▸ DATA UNDER STUDY:
• • • •

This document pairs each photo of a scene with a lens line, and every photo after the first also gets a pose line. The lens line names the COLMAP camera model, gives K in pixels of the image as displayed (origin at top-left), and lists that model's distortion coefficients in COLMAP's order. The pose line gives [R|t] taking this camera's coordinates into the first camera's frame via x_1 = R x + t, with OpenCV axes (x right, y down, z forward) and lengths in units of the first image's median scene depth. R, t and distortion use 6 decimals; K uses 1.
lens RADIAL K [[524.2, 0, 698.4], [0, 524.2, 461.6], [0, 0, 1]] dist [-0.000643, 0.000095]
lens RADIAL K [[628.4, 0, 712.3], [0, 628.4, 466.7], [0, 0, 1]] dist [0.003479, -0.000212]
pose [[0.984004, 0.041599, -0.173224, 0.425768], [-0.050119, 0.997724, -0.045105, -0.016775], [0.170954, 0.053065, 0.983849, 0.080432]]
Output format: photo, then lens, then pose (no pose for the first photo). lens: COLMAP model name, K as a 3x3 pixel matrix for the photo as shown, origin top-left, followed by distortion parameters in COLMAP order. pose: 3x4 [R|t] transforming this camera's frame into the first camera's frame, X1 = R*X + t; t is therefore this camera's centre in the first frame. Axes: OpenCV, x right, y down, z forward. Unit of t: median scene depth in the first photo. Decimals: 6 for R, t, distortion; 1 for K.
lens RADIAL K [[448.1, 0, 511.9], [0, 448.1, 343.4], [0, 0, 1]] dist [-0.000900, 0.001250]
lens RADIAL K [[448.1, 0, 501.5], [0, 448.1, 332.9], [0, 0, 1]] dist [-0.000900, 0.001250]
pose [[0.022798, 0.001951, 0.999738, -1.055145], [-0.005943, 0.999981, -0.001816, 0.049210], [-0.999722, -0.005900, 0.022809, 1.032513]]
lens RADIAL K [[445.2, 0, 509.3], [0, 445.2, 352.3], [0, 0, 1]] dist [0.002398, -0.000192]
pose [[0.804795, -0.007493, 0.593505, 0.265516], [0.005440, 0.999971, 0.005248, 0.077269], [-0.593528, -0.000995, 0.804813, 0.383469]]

• • • •

▸ TASK ITEM: Please copy all of the data above word for word, changing nothing in any line.

▸ ANSWER TO THIS EXERCISE:
This document pairs each photo of a scene with a lens line, and every photo after the first also gets a pose line. The lens line names the COLMAP camera model, gives K in pixels of the image as displayed (origin at top-left), and lists that model's distortion coefficients in COLMAP's order. The pose line gives [R|t] taking this camera's coordinates into the first camera's frame via x_1 = R x + t, with OpenCV axes (x right, y down, z forward) and lengths in units of the first image's median scene depth. R, t and distortion use 6 decimals; K uses 1.
lens RADIAL K [[524.2, 0, 698.4], [0, 524.2, 461.6], [0, 0, 1]] dist [-0.000643, 0.000095]
lens RADIAL K [[628.4, 0, 712.3], [0, 628.4, 466.7], [0, 0, 1]] dist [0.003479, -0.000212]
pose [[0.984004, 0.041599, -0.173224, 0.425768], [-0.050119, 0.997724, -0.045105, -0.016775], [0.170954, 0.053065, 0.983849, 0.080432]]
Output format: photo, then lens, then pose (no pose for the first photo). lens: COLMAP model name, K as a 3x3 pixel matrix for the photo as shown, origin top-left, followed by distortion parameters in COLMAP order. pose: 3x4 [R|t] transforming this camera's frame into the first camera's frame, X1 = R*X + t; t is therefore this camera's centre in the first frame. Axes: OpenCV, x right, y down, z forward. Unit of t: median scene depth in the first photo. Decimals: 6 for R, t, distortion; 1 for K.
lens RADIAL K [[448.1, 0, 511.9], [0, 448.1, 343.4], [0, 0, 1]] dist [-0.000900, 0.001250]
lens RADIAL K [[448.1, 0, 501.5], [0, 448.1, 332.9], [0, 0, 1]] dist [-0.000900, 0.001250]
pose [[0.022798, 0.001951, 0.999738, -1.055145], [-0.005943, 0.999981, -0.001816, 0.049210], [-0.999722, -0.005900, 0.022809, 1.032513]]
lens RADIAL K [[445.2, 0, 509.3], [0, 445.2, 352.3], [0, 0, 1]] dist [0.002398, -0.000192]
pose [[0.804795, -0.007493, 0.593505, 0.265516], [0.005440, 0.999971, 0.005248, 0.077269], [-0.593528, -0.000995, 0.804813, 0.383469]]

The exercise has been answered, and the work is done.